For 40 years, fluoride has been added to the Lac La Biche community’s treated drinking water, but County Council is still considering joining half of the municipalities in Alberta in putting an end to fluoridation.
“We’re basically gathering as much information as we can,” said Mayor Omer Moghrabi. “Just over 50 per cent of the province does not add fluoride (to potable water).”
Councillors met with Alberta Health Services (AHS) representatives on Tuesday to discuss the merits of continuing to add fluoride to the municipal water supply.
Dental hygienist Alison Cote told Council this area typically sees high rates of dental caries, or tooth decay. Images of children’s teeth, blackened and rotted, supported her point. Fluoride helps to strengthen tooth enamel and prevent decay.
“I see this far too often,” she said. “Anything that we can do to help prevent it is important.”
In some cases, children need to be hospitalized because of severe tooth infections, Cote says.
According to AHS, the source water used to replenish the County’s water supply has 0.2 milligrams per litre of naturally occurring fluoride. With fluoridation happening, treated water contains 0.6 mg/L.

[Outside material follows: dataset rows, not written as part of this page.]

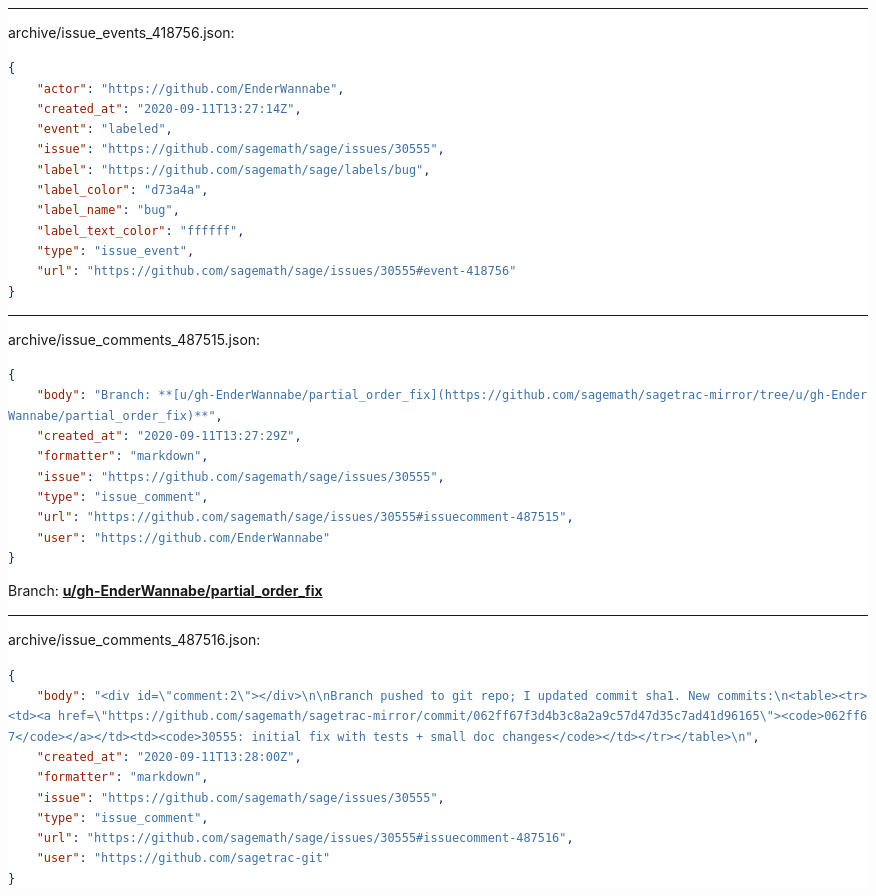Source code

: 

---

archive/issue_events_418756.json:
```json
{
    "actor": "https://github.com/EnderWannabe",
    "created_at": "2020-09-11T13:27:14Z",
    "event": "labeled",
    "issue": "https://github.com/sagemath/sage/issues/30555",
    "label": "https://github.com/sagemath/sage/labels/bug",
    "label_color": "d73a4a",
    "label_name": "bug",
    "label_text_color": "ffffff",
    "type": "issue_event",
    "url": "https://github.com/sagemath/sage/issues/30555#event-418756"
}
```



---

archive/issue_comments_487515.json:
```json
{
    "body": "Branch: **[u/gh-EnderWannabe/partial_order_fix](https://github.com/sagemath/sagetrac-mirror/tree/u/gh-EnderWannabe/partial_order_fix)**",
    "created_at": "2020-09-11T13:27:29Z",
    "formatter": "markdown",
    "issue": "https://github.com/sagemath/sage/issues/30555",
    "type": "issue_comment",
    "url": "https://github.com/sagemath/sage/issues/30555#issuecomment-487515",
    "user": "https://github.com/EnderWannabe"
}
```

Branch: **[u/gh-EnderWannabe/partial_order_fix](https://github.com/sagemath/sagetrac-mirror/tree/u/gh-EnderWannabe/partial_order_fix)**



---

archive/issue_comments_487516.json:
```json
{
    "body": "<div id=\"comment:2\"></div>\n\nBranch pushed to git repo; I updated commit sha1. New commits:\n<table><tr><td><a href=\"https://github.com/sagemath/sagetrac-mirror/commit/062ff67f3d4b3c8a2a9c57d47d35c7ad41d96165\"><code>062ff67</code></a></td><td><code>30555: initial fix with tests + small doc changes</code></td></tr></table>\n",
    "created_at": "2020-09-11T13:28:00Z",
    "formatter": "markdown",
    "issue": "https://github.com/sagemath/sage/issues/30555",
    "type": "issue_comment",
    "url": "https://github.com/sagemath/sage/issues/30555#issuecomment-487516",
    "user": "https://github.com/sagetrac-git"
}
```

The only recognized adverse effect of fluoridation is the potential for dental fluorosis, a relatively rare condition in which overexposure to fluoride affects tooth enamel development, says regional medical officer of health Dr. Mayank Singal.
A common misconception is that many developed countries don’t fluoridate their water supplies, but other countries fluoridate salt instead or have publicly funded dental systems, he says.
During Tuesday’s meeting, Councillor MJ Siebold asked about statistics from the City of Calgary, which stopped fluoridation in 2011. Information on tooth decay rates since then would be helpful to have, she says.
Councillor John Nowak steered the conversation away from dental health, saying there must be “an ethical or moral dilemma” in fluoridating an entire community’s water supply when not everyone is aware of the pros and cons of doing so.
“I personally wouldn’t want to ingest something I don’t fully understand,” he said.
Singal answered that the issue of individual choice versus community benefit does come up—“That is always a challenge,” he said—referencing a report by a public health ethics committee in Quebec in 2012 that says, “…the benefits of fluoridation outweigh its potential negative effects on health and the environment and…such benefits justify impinging on the freedom of choice of people who do not wish to have their water fluoridated.”
Nowak says it shouldn’t be up to the municipality to mandate fluoride consumption for the entire community when not everyone needs it or has the same dental health situation.
“If you have a headache, Mr. Mayor, I shouldn’t have to take Tylenol with you,” he said.
Mayor Moghrabi, however, says the municipality should make that decision, after consulting with the public. If people in the community are opposed to stopping fluoridation, they’ll have an opportunity to give feedback.
“We will get public input before we make a decision,” he said.
Council passed a motion on Tuesday to have administrators gather more information on the benefits and drawbacks of fluoridation. Further details should be brought forward at a later meeting.